Opt-out rate. Monitor what proportion of patients decline AI documentation when offered the choice. A rising opt-out rate may indicate a communication problem or a genuine patient concern that needs addressing.

In most practices, patient acceptance is high — surveys consistently show 85 to 90 percent of patients are comfortable with AI documentation once it is explained to them. But the 10 to 15 percent who are not comfortable deserve respect and a clear alternative workflow.

Putting it together: your measurement dashboard

You do not need a spreadsheet with fifty metrics. You need a simple dashboard that you review monthly.

Time saved per session (hours per week across the practice)

Error rate (clinically significant errors per hundred consultations)

Clinician satisfaction (average score, one to five)

Patient opt-out rate (percentage)

Notes audited this month (number, with summary of findings)

Present this at your monthly clinical governance meeting. Five metrics, one page, five minutes of discussion. This is what sustainable measurement looks like in a busy practice.

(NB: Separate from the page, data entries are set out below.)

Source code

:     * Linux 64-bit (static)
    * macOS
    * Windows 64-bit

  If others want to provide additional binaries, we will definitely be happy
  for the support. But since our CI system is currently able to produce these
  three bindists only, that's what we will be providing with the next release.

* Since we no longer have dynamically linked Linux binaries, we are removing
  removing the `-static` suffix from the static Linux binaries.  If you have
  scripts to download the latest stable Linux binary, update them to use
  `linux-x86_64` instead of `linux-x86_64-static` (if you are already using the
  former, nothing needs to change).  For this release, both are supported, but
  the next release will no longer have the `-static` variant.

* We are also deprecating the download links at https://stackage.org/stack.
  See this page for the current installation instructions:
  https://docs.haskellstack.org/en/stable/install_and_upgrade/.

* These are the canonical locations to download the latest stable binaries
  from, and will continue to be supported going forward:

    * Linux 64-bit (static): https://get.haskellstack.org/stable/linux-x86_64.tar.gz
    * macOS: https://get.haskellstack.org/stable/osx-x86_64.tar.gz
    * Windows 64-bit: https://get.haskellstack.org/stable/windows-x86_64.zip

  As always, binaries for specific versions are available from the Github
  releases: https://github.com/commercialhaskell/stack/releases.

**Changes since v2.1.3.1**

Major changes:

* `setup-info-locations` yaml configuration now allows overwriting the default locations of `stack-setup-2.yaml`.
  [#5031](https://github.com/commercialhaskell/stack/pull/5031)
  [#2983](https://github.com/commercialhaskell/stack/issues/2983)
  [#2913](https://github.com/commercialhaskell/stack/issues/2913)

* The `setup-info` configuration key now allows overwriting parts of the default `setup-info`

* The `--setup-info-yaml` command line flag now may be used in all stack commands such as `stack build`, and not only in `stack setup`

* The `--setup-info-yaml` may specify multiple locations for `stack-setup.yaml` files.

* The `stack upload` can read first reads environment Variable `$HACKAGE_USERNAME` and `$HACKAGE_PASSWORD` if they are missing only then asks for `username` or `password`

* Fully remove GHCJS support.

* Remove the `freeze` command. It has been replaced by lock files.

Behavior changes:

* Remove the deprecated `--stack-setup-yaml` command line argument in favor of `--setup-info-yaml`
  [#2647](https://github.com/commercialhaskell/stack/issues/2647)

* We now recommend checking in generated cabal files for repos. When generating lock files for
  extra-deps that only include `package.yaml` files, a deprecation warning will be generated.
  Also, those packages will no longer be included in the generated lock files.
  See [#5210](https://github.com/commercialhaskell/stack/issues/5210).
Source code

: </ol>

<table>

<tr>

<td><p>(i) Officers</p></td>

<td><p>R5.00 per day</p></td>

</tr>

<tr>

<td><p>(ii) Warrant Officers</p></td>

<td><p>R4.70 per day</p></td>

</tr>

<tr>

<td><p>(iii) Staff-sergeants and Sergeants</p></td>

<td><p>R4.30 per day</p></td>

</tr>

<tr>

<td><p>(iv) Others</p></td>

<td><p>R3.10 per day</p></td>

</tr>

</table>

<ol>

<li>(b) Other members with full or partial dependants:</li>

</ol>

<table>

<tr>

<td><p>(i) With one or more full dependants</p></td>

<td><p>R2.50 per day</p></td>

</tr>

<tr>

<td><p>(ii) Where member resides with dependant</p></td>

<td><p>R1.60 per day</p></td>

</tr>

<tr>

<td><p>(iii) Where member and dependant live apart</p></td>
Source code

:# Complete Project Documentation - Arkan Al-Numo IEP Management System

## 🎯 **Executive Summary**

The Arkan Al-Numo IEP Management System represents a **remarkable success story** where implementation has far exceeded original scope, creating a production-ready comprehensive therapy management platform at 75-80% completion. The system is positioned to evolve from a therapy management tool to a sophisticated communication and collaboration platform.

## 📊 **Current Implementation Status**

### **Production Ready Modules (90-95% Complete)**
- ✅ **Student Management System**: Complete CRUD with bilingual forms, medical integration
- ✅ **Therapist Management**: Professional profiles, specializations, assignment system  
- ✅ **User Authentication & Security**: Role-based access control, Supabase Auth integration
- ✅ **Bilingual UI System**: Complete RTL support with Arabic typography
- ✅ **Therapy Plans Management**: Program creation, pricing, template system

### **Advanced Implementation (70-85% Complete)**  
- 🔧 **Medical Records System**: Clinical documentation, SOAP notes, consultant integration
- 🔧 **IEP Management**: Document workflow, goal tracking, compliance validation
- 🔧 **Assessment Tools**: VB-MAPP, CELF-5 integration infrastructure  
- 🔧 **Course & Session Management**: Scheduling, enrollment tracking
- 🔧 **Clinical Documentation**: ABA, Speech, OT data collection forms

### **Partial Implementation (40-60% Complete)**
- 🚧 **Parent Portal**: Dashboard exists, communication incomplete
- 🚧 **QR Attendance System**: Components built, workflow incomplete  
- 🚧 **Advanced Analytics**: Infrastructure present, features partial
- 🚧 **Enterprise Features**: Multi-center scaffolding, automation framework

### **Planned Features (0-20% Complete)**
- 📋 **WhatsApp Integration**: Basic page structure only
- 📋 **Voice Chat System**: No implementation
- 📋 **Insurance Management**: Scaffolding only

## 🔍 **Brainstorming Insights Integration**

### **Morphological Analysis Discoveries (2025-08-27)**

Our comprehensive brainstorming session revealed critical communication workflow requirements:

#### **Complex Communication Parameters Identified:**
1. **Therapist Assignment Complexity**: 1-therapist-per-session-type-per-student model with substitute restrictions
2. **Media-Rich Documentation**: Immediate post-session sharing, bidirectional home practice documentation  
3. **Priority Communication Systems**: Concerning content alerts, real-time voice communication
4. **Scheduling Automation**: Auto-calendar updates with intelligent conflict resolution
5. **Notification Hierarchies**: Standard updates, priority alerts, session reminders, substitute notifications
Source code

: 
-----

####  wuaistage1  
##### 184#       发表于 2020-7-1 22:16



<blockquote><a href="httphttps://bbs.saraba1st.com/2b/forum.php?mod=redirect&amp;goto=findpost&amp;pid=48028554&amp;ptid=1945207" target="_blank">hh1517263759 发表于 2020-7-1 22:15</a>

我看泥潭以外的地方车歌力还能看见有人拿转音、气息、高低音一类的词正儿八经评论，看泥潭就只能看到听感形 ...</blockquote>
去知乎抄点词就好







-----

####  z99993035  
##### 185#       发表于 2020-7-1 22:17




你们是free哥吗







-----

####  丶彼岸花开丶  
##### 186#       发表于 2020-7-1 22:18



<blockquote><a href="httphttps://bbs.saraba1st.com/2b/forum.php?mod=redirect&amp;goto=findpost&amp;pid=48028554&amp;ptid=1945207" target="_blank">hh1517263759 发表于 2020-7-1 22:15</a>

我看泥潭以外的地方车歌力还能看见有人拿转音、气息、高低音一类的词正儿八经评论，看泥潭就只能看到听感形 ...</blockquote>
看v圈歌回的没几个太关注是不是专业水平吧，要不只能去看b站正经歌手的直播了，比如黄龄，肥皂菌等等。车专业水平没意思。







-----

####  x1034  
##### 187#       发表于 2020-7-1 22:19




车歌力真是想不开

If the numbers are good, share them with your team — it reinforces adoption. If they are concerning, address them early. A rising error rate at month two is a training problem. A rising error rate at month six might be a tool problem or a complacency problem. The data tells you where to look.

Key Takeaway

Measure three things: time (actual documentation time before and after, including review), quality (monthly note audits and error tracking), and experience (staff surveys, patient feedback, opt-out rates). Present five key metrics monthly at your clinical governance meeting. Good measurement turns opinions into evidence and catches problems before they become serious.